An exact copy of every record below is needed, with the pictures left out.

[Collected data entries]
%%

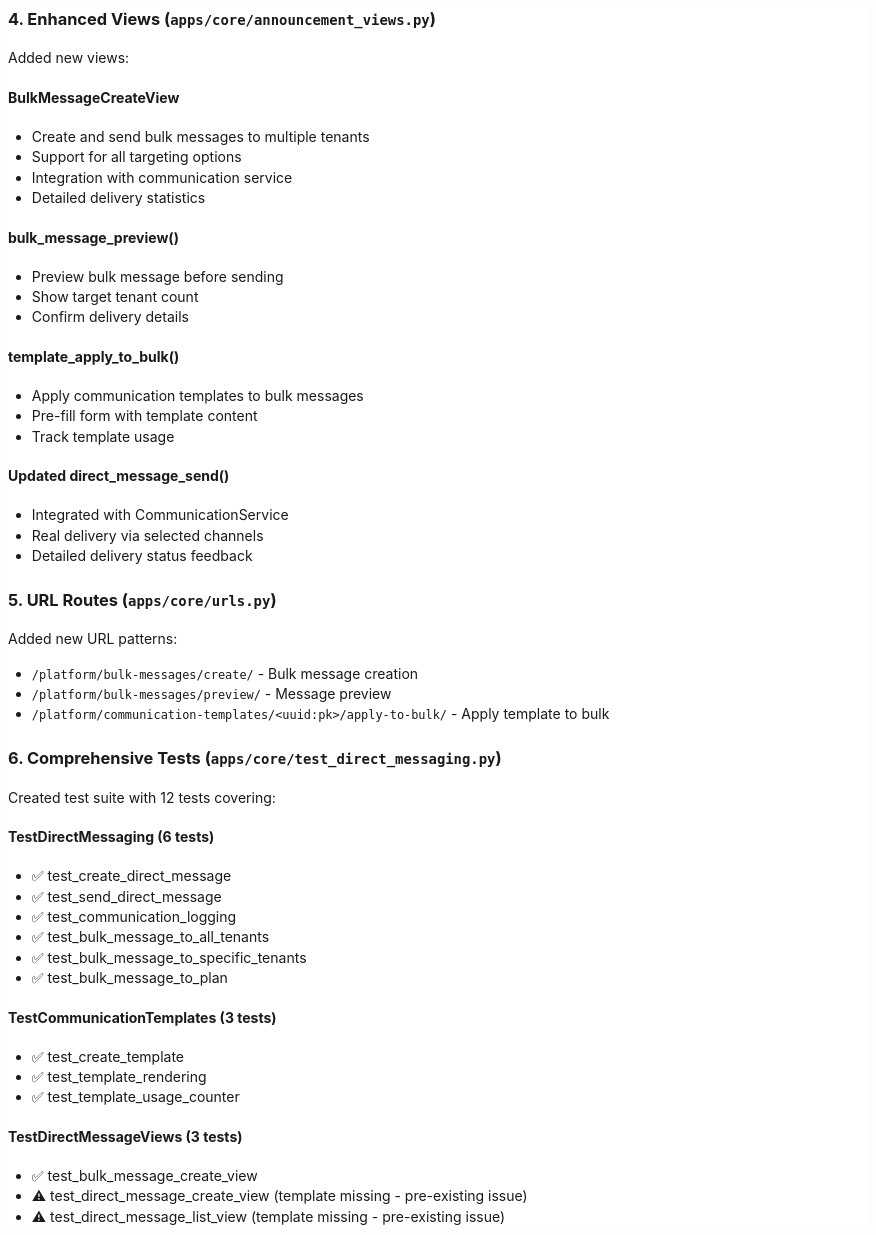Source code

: ### 4. Enhanced Views (`apps/core/announcement_views.py`)

Added new views:

#### BulkMessageCreateView
- Create and send bulk messages to multiple tenants
- Support for all targeting options
- Integration with communication service
- Detailed delivery statistics

#### bulk_message_preview()
- Preview bulk message before sending
- Show target tenant count
- Confirm delivery details

#### template_apply_to_bulk()
- Apply communication templates to bulk messages
- Pre-fill form with template content
- Track template usage

#### Updated direct_message_send()
- Integrated with CommunicationService
- Real delivery via selected channels
- Detailed delivery status feedback

### 5. URL Routes (`apps/core/urls.py`)

Added new URL patterns:
- `/platform/bulk-messages/create/` - Bulk message creation
- `/platform/bulk-messages/preview/` - Message preview
- `/platform/communication-templates/<uuid:pk>/apply-to-bulk/` - Apply template to bulk

### 6. Comprehensive Tests (`apps/core/test_direct_messaging.py`)

Created test suite with 12 tests covering:

#### TestDirectMessaging (6 tests)
- ✅ test_create_direct_message
- ✅ test_send_direct_message
- ✅ test_communication_logging
- ✅ test_bulk_message_to_all_tenants
- ✅ test_bulk_message_to_specific_tenants
- ✅ test_bulk_message_to_plan

#### TestCommunicationTemplates (3 tests)
- ✅ test_create_template
- ✅ test_template_rendering
- ✅ test_template_usage_counter

#### TestDirectMessageViews (3 tests)
- ✅ test_bulk_message_create_view
- ⚠️ test_direct_message_create_view (template missing - pre-existing issue)
- ⚠️ test_direct_message_list_view (template missing - pre-existing issue)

%%

▶ _RESULT_:
Source code

: ### 4. Enhanced Views (`apps/core/announcement_views.py`)

Added new views:

#### BulkMessageCreateView
- Create and send bulk messages to multiple tenants
- Support for all targeting options
- Integration with communication service
- Detailed delivery statistics

#### bulk_message_preview()
- Preview bulk message before sending
- Show target tenant count
- Confirm delivery details

#### template_apply_to_bulk()
- Apply communication templates to bulk messages
- Pre-fill form with template content
- Track template usage

#### Updated direct_message_send()
- Integrated with CommunicationService
- Real delivery via selected channels
- Detailed delivery status feedback

### 5. URL Routes (`apps/core/urls.py`)

Added new URL patterns:
- `/platform/bulk-messages/create/` - Bulk message creation
- `/platform/bulk-messages/preview/` - Message preview
- `/platform/communication-templates/<uuid:pk>/apply-to-bulk/` - Apply template to bulk

### 6. Comprehensive Tests (`apps/core/test_direct_messaging.py`)

Created test suite with 12 tests covering:

#### TestDirectMessaging (6 tests)
- ✅ test_create_direct_message
- ✅ test_send_direct_message
- ✅ test_communication_logging
- ✅ test_bulk_message_to_all_tenants
- ✅ test_bulk_message_to_specific_tenants
- ✅ test_bulk_message_to_plan

#### TestCommunicationTemplates (3 tests)
- ✅ test_create_template
- ✅ test_template_rendering
- ✅ test_template_usage_counter

#### TestDirectMessageViews (3 tests)
- ✅ test_bulk_message_create_view
- ⚠️ test_direct_message_create_view (template missing - pre-existing issue)
- ⚠️ test_direct_message_list_view (template missing - pre-existing issue)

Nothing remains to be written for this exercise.